As we look forward to each new day that freedom unfolds, let’s remember that freedom cannot be preserved by our veterans alone. Vigilance is still the price of liberty, and it will always come down to the age-old battle on the home front of good versus evil. It starts and ends with the individual citizen: the fireman; the police officer; the plumber, the electrician; the teacher; the mechanic; the janitor; the sanitation worker; the businessman/woman, and countless others — living, loving, and working within family and community in concert together on a foundation of core American values.
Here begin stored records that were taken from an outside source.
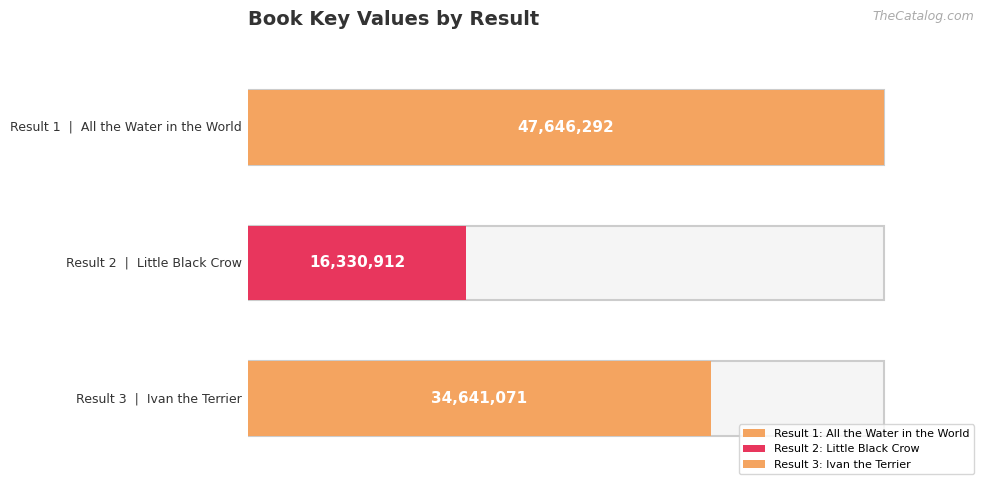

What is the change in value from 2 to 3?

+18310159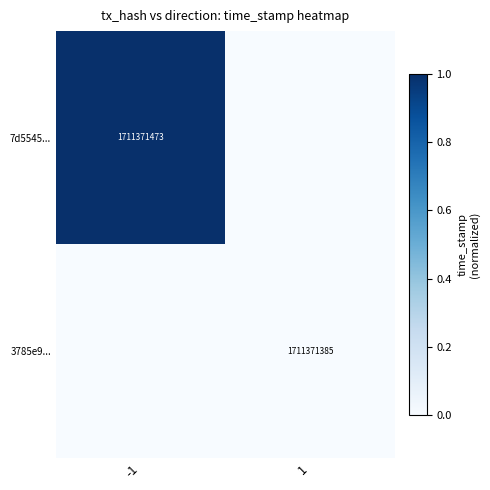

Is it true that 3785e9... equals 1101541372 at 1?

False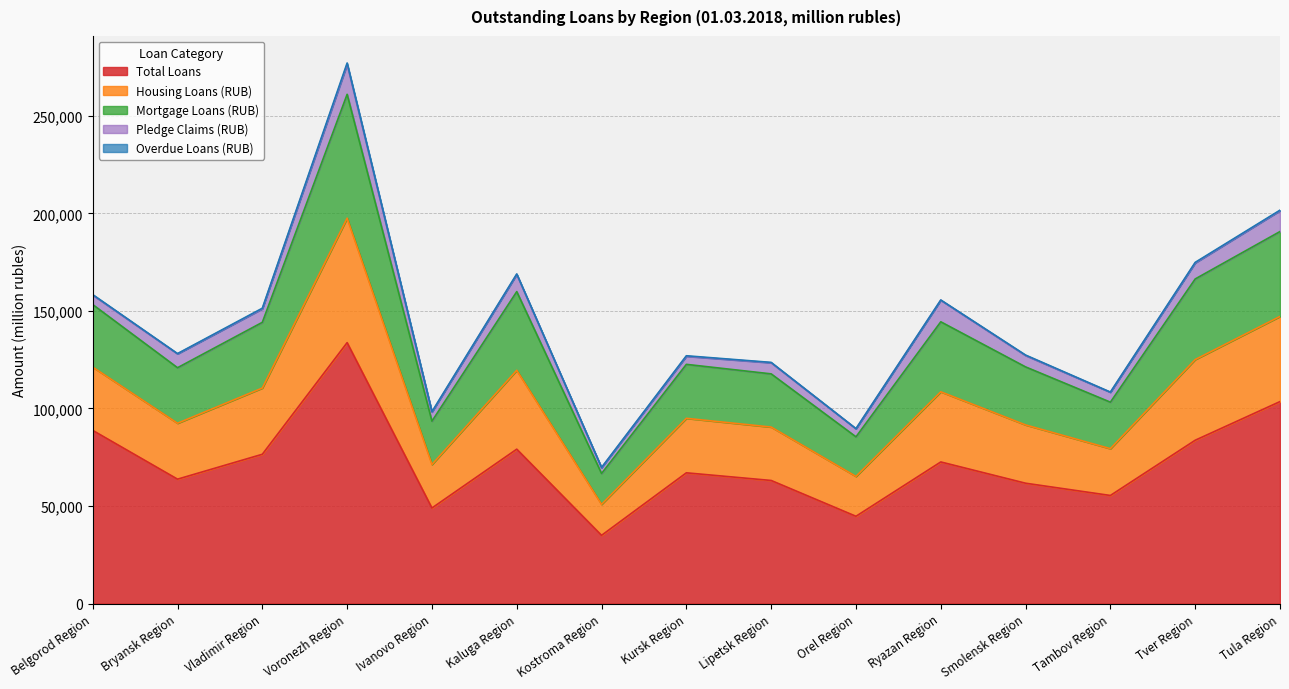

At which label does Total Loans reach its minimum?

Kostroma Region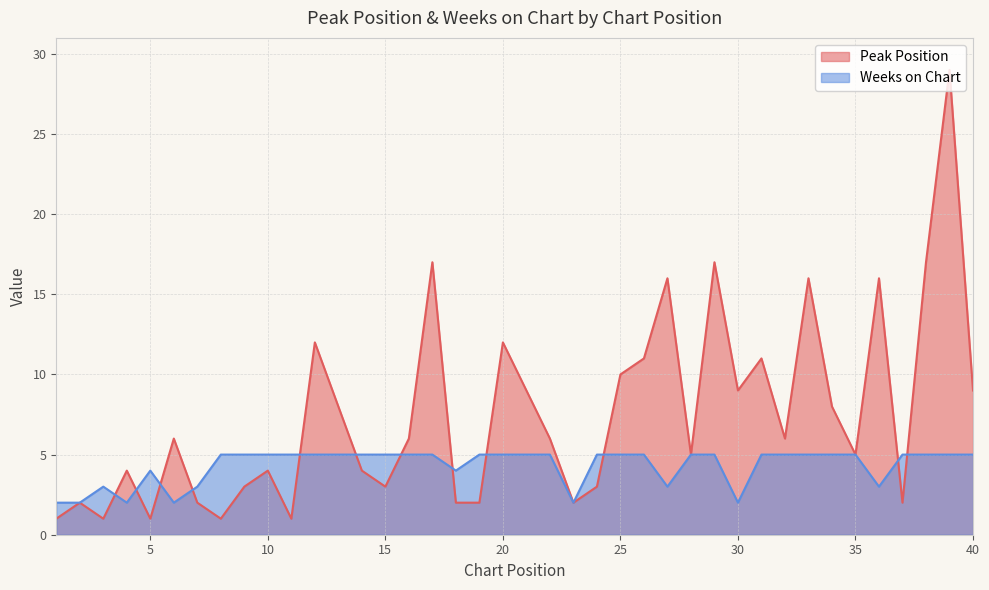

What is the sum of all Peak Position values?

299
It is here where the strength of America is greatest, and it is here where we can and must be unified as patriots with the will and resolve to know and perpetuate America’s history and heritage of freedom and to hold our leaders to the highest standard of service and accountability that God and our constitution require.
Liberty is not a gift; it is a legacy to be preserved and a decision to be made by each of us every day in choosing personal responsibility over personal autonomy; self-government over self-gratification; freedom over license; initiative and self-reliance over dependency and servitude; national sovereignty over globalism. In the words of Ronald Reagan, “Freedom is never more than one generation away from extinction. We didn’t pass it to our children in the bloodstream. It must be fought for, protected, and handed on for them to do the same, or one day we will spend our sunset years telling our children and our children’s children what it was once like in the United States where men were free.”